> _Dataset excerpt_

+ + + +

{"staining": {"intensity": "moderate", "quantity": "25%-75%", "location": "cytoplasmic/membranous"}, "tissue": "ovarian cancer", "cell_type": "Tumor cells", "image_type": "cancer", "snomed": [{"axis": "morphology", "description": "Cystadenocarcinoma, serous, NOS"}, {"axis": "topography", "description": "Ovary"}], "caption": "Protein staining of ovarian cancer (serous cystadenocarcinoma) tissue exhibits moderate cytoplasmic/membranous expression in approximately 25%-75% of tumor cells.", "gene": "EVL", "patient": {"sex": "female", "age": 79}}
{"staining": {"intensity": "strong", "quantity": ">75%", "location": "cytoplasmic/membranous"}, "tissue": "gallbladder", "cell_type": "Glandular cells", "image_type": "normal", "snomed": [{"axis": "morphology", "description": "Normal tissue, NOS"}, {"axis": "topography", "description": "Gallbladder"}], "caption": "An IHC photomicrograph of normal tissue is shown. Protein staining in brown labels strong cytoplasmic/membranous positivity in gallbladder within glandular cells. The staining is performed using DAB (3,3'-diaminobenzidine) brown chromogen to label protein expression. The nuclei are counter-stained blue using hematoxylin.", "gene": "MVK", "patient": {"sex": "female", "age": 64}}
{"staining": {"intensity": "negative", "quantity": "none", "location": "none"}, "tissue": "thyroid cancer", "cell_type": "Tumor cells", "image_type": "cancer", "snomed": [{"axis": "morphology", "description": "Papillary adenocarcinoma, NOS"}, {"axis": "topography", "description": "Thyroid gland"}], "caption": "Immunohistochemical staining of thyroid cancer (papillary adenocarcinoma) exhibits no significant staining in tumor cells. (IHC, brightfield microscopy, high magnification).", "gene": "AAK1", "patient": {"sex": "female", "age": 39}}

+ + + +

> _Instructions to follow_
Check the listing above for "cytoplasmic". Show every line where it turns up.

> _Solution to this task_
{"staining": {"intensity": "moderate", "quantity": "25%-75%", "location": "cytoplasmic/membranous"}, "tissue": "ovarian cancer", "cell_type": "Tumor cells", "image_type": "cancer", "snomed": [{"axis": "morphology", "description": "Cystadenocarcinoma, serous, NOS"}, {"axis": "topography", "description": "Ovary"}], "caption": "Protein staining of ovarian cancer (serous cystadenocarcinoma) tissue exhibits moderate cytoplasmic/membranous expression in approximately 25%-75% of tumor cells.", "gene": "EVL", "patient": {"sex": "female", "age": 79}}
{"staining": {"intensity": "strong", "quantity": ">75%", "location": "cytoplasmic/membranous"}, "tissue": "gallbladder", "cell_type": "Glandular cells", "image_type": "normal", "snomed": [{"axis": "morphology", "description": "Normal tissue, NOS"}, {"axis": "topography", "description": "Gallbladder"}], "caption": "An IHC photomicrograph of normal tissue is shown. Protein staining in brown labels strong cytoplasmic/membranous positivity in gallbladder within glandular cells. The staining is performed using DAB (3,3'-diaminobenzidine) brown chromogen to label protein expression. The nuclei are counter-stained blue using hematoxylin.", "gene": "MVK", "patient": {"sex": "female", "age": 64}}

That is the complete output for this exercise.